He wasn’t here to argue with the coachman. Neither was he here to stand in the middle of the street like an idiot, wincing at the roar of the sea that slapped against the railings on other side of the road, worrying that a gull would deposit mess all over his coat.

He had come for Mary. Come, more specifically, to apologise to Mary. And God in heaven, he hoped he’d found where she was hiding.

‘Oh!’ He jumped onto the pavement as a smaller carriage rushed along the road, the grey mare leading it trying to take a bite out of his arm as she passed. Adam shrank against the wall of one of the houses for a long moment, fighting the urge to jump back into the carriage and tell the impolite coachman to take him directly home to bed.

Doing things as himself was difficult. He'd certainly never visited the seaside as himself before. The idea was almost unseemly. Perhaps once, as a child--but even then he probably hadn't liked it, the roar and slap of the waves and the harsh screaming of the black-headed gulls, and had no doubt cried so hard that his father had beaten him soundly.

Yes. In fact, that had definitely happened at least once. Adam stepped out into the middle of the pavement, causing an old lady to glare at him as she swept past with her companion hurrying behind her, and took a deep breath.

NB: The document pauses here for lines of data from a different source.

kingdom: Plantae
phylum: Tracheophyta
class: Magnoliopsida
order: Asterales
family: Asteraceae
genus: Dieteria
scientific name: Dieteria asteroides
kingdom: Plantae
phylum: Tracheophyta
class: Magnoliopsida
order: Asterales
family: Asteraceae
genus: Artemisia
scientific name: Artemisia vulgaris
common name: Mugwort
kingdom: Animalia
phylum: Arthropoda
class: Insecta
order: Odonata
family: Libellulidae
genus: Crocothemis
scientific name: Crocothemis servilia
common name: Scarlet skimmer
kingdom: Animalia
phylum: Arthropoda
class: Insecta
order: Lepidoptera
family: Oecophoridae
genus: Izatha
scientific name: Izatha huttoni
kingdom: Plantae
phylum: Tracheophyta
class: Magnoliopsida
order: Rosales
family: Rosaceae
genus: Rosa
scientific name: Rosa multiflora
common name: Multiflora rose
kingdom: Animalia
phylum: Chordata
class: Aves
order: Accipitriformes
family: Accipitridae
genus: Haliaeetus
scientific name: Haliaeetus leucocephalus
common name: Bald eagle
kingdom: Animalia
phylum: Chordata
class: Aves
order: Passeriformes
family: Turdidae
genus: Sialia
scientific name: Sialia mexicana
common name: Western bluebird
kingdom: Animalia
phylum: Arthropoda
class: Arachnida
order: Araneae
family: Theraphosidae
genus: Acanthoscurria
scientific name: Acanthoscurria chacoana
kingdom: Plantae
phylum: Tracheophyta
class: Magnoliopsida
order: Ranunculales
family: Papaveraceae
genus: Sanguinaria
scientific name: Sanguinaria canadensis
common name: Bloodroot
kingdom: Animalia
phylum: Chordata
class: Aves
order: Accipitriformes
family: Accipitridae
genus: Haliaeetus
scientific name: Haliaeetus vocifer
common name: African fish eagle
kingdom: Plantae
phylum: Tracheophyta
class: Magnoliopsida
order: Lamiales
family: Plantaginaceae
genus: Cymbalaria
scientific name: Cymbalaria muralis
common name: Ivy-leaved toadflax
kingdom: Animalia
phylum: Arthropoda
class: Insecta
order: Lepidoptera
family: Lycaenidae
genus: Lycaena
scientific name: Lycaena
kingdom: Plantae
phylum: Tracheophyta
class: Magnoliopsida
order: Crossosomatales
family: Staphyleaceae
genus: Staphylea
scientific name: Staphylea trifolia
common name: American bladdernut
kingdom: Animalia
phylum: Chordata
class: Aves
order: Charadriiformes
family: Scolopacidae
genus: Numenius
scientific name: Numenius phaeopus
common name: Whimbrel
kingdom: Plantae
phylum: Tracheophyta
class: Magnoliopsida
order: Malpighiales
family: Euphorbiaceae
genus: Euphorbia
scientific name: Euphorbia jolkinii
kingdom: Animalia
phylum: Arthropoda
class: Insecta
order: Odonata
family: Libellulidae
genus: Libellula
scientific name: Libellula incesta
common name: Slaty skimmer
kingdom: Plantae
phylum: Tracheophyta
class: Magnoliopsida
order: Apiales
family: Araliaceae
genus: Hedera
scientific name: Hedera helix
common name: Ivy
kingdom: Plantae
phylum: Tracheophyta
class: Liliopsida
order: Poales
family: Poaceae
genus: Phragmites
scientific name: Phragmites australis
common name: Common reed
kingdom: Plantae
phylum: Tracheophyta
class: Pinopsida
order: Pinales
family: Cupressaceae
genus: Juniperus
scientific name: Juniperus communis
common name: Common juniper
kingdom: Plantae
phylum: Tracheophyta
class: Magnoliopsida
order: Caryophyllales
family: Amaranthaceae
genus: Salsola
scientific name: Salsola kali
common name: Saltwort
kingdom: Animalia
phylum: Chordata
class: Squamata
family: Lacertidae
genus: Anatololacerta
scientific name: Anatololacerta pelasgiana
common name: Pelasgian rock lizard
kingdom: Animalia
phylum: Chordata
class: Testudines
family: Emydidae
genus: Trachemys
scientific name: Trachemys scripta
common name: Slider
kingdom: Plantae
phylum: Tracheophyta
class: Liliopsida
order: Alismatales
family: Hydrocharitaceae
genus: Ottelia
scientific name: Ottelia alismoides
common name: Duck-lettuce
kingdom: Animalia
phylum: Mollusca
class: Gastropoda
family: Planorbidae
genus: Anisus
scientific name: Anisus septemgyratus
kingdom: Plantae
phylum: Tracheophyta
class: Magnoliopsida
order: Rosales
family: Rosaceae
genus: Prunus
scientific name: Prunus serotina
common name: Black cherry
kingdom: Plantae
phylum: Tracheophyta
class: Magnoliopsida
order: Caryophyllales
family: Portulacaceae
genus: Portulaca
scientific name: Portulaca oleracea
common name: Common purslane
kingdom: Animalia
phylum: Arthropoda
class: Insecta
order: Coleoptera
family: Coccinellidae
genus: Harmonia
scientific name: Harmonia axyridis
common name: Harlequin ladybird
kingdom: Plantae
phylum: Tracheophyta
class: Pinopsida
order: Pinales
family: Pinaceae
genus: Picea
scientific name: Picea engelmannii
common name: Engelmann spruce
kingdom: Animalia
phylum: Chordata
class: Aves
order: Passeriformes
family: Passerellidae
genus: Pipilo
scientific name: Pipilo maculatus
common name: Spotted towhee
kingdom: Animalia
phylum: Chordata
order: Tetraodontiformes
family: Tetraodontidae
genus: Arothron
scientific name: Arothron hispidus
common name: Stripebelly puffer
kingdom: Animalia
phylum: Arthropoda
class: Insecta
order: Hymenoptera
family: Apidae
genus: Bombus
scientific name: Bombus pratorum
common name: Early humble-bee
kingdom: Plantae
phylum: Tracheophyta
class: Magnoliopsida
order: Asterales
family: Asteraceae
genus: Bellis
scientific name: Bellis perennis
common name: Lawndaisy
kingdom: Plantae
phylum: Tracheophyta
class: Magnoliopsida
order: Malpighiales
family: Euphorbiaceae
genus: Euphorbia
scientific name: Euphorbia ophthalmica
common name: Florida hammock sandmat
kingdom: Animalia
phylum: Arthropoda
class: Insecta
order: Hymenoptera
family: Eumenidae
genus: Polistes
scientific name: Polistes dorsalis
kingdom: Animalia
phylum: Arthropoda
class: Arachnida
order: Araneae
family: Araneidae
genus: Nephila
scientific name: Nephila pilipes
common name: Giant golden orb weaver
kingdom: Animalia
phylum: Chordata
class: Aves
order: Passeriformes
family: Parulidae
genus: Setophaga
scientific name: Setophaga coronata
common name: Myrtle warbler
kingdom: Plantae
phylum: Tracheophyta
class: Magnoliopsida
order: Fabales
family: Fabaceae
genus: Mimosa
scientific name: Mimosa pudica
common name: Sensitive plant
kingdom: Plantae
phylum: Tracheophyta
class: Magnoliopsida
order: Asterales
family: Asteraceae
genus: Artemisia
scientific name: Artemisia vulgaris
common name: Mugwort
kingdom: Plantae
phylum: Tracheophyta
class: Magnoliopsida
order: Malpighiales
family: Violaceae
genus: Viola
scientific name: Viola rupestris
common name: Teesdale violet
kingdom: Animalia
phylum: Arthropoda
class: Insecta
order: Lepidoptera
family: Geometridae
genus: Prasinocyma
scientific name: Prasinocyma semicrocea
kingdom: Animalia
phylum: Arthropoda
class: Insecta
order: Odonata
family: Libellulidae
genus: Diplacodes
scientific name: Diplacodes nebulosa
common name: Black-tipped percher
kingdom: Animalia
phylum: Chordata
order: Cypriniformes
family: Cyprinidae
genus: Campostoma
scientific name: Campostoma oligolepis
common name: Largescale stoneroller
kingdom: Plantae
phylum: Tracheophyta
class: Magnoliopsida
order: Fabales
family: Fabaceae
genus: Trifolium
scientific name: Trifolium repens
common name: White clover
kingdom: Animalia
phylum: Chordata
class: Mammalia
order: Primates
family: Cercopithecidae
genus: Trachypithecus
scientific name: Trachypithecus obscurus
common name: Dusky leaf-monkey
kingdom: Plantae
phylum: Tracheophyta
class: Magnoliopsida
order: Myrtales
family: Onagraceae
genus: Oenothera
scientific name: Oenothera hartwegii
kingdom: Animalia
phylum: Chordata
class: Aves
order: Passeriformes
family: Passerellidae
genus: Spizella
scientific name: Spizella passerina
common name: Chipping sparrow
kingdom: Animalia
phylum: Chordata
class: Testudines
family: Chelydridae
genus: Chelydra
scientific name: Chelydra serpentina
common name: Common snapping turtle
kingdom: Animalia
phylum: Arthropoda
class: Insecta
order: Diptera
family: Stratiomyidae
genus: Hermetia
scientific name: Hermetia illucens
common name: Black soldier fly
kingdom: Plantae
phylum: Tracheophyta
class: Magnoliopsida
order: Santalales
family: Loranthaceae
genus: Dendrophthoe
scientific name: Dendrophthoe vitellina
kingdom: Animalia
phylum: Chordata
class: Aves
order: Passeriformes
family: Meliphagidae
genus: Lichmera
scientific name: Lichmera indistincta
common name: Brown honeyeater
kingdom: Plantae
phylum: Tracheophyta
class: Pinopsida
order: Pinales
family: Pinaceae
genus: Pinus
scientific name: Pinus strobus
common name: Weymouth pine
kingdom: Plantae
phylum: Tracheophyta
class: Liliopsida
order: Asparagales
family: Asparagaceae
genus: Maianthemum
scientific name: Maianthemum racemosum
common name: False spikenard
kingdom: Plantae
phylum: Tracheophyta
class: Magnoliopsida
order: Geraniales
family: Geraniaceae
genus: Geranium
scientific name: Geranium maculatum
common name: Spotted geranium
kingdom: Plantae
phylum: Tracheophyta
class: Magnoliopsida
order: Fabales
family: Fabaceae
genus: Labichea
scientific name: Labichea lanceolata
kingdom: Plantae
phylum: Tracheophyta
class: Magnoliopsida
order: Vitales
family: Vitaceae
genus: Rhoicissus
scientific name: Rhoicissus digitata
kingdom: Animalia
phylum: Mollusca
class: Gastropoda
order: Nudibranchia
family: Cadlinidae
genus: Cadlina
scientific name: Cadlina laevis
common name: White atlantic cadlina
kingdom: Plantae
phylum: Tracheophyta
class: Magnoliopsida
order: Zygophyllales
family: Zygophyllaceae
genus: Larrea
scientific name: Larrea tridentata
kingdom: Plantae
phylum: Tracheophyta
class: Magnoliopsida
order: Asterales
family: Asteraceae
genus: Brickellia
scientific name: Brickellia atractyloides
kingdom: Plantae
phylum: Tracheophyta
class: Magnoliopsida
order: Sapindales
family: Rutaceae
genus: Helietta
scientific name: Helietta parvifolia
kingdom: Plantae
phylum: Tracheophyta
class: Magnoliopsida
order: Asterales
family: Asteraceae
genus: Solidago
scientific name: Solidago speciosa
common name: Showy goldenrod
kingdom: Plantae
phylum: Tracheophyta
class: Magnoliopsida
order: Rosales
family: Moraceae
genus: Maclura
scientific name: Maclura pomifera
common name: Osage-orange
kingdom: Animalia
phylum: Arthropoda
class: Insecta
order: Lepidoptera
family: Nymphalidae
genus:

Visiting places with a new name, a new face, meant that memories like the one that had just assailed him stayed safely in the background. They had happened to someone else, someone more vulnerable--someone who couldn't protect themselves. But now he was here as himself, as Adam Hart, and Adam Hart didn't have any armour at all against the slings and arrows of the world.

He was... weak. Adam took another breath, his lungs suddenly very tight indeed.

No. He couldn't stop now. Yes, he was weak, yes, he was no-one important--but he wasn't here for himself, he was here for Mary. And unless he was very much mistaken, this was the street where he'd find her.

He started walking again, making sure to first turn and tip his hat to the elderly woman who had glared at him. All of the seafront hotels were much the same in style, painted with a white that had no doubt once gleamed but now looked aged and cracked. Adam peered at the name of each hotel, aware that he probably looked insane to passers-by but completely unable to care.

The Grand... The Conway... The Harrow.

The Harrow.

It was smaller than the other hotels, considerably less grand when it came to its railings and pillars outside the front door, but the name was unmistakably correct. Adam paused for a moment, trying to collect himself.

Was he really going to go inside and demand that Mary present herself? He didn't even know what name she had used; it had taken every ounce of his skill and talent to find out where she had hidden herself, let alone who she was pretending to be.

It would be easier if he entered the hotel under false pretences. Pretended to be a visiting dignitary--or better yet, someone from Bow Street with bad news to give to a young woman with dark hair, a terrible family event, so sorry to have to interrupt her time by the sea... but no. For Mary, he couldn't be anyone but himself.

A prickle went up Adam's spine. A tingle of awareness, subtle but potent. Before he could help himself, he turned his head.

There was someone in the gardens of the hotel. Behind the railings lay a small jungle of ferns and palms, a figure on a bench just visible in the tangle of foliage.

She was looking at him.

Mary.

Adam gasped before he could stop himself. For a moment the sheer unlikeliness of having found her, the surprise of it, all but stopped his heart.

He had come here pretending to himself that he would be able to find her through cunning alone. That the town, that Mary, would open up to him like a book. But at heart he'd been so desperate that he would have stayed here for months--years--searching for her.

But he hadn't needed to search. Not an unbearable amount, at any rate. Because Mary, rather than vanish back into the hotel when she had seen him coming down the street, had stayed where she was.

She had allowed herself to be found. Whatever came next, Adam hoped he would remember that.

He looked closer at Mary. She was almost hidden behind the fern and palm leaves, sitting rigidly on the bench. No book, no needlework; she had been sitting here to think, then.

To think of him? Oh, he hoped so.

Mary’s eyes were large, bright with what looked like fear. Her hands were trembling slightly in her lap; Adam swallowed, suddenly sure that he had made a terrible mistake.

‘I’ll leave.’ He spoke in hushed tones, as if Mary were a bird that would fly away. ‘I’ll leave now. I… I’m sorry.’

‘No.’ Mary’s answer came so quickly, so quietly, that Adam was almost sure he had imagined it. ‘Don’t.’

The last time they had seen one another had left a shadow. A sour, sick feeling that Adam felt in his throat, his chest. He tried to swallow it down, pushing away the guilt that came with looking at Mary again.

‘I’m sorry.’ Every person he’d ever pretended to be, the person he truly was; all of them, all of him, all sorry. ‘More sorry than you can imagine.’

‘It is I who must be sorry.’ Mary stopped, taking a deep breath; Adam waited, his heart tearing with every second that passed. ‘I—I cannot think what came over me. I have never spoken to anyone as I spoke to you. It was a deplorable loss of composure.’